§ **What the task asks**: Copy the following lines verbatim, covering all of the entries, and omit the pictures from your answer.

Stored data entries:
────────────────────────────────────────
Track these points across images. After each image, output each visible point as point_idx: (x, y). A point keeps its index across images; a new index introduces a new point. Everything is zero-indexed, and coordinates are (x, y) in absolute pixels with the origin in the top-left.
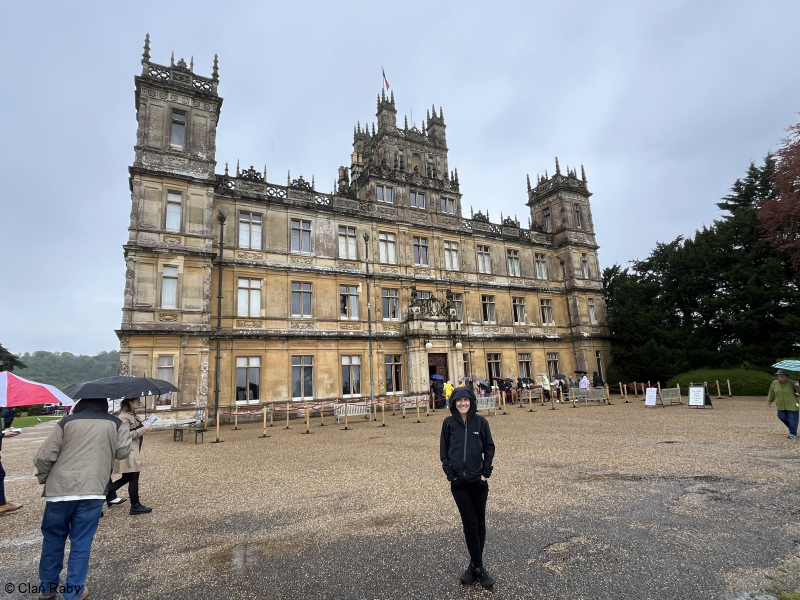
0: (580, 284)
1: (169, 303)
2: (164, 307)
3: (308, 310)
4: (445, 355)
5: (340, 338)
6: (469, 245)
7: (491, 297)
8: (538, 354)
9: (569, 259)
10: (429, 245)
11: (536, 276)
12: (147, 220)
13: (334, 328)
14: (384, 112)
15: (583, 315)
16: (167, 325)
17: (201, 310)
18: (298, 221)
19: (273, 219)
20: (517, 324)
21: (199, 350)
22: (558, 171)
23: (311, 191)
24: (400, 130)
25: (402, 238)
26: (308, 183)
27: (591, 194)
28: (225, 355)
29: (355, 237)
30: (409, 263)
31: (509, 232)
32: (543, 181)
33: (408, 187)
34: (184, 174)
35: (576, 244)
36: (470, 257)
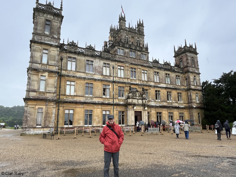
────────────────────────────────────────
§ **Expected answer**:
Track these points across images. After each image, output each visible point as point_idx: (x, y). A point keeps its index across images; a new index introduces a new point. Everything is zero-indexed, and coordinates are (x, y) in absolute pixels with the origin in the top-left.
0: (580, 284)
1: (169, 303)
2: (164, 307)
3: (308, 310)
4: (445, 355)
5: (340, 338)
6: (469, 245)
7: (491, 297)
8: (538, 354)
9: (569, 259)
10: (429, 245)
11: (536, 276)
12: (147, 220)
13: (334, 328)
14: (384, 112)
15: (583, 315)
16: (167, 325)
17: (201, 310)
18: (298, 221)
19: (273, 219)
20: (517, 324)
21: (199, 350)
22: (558, 171)
23: (311, 191)
24: (400, 130)
25: (402, 238)
26: (308, 183)
27: (591, 194)
28: (225, 355)
29: (355, 237)
30: (409, 263)
31: (509, 232)
32: (543, 181)
33: (408, 187)
34: (184, 174)
35: (576, 244)
36: (470, 257)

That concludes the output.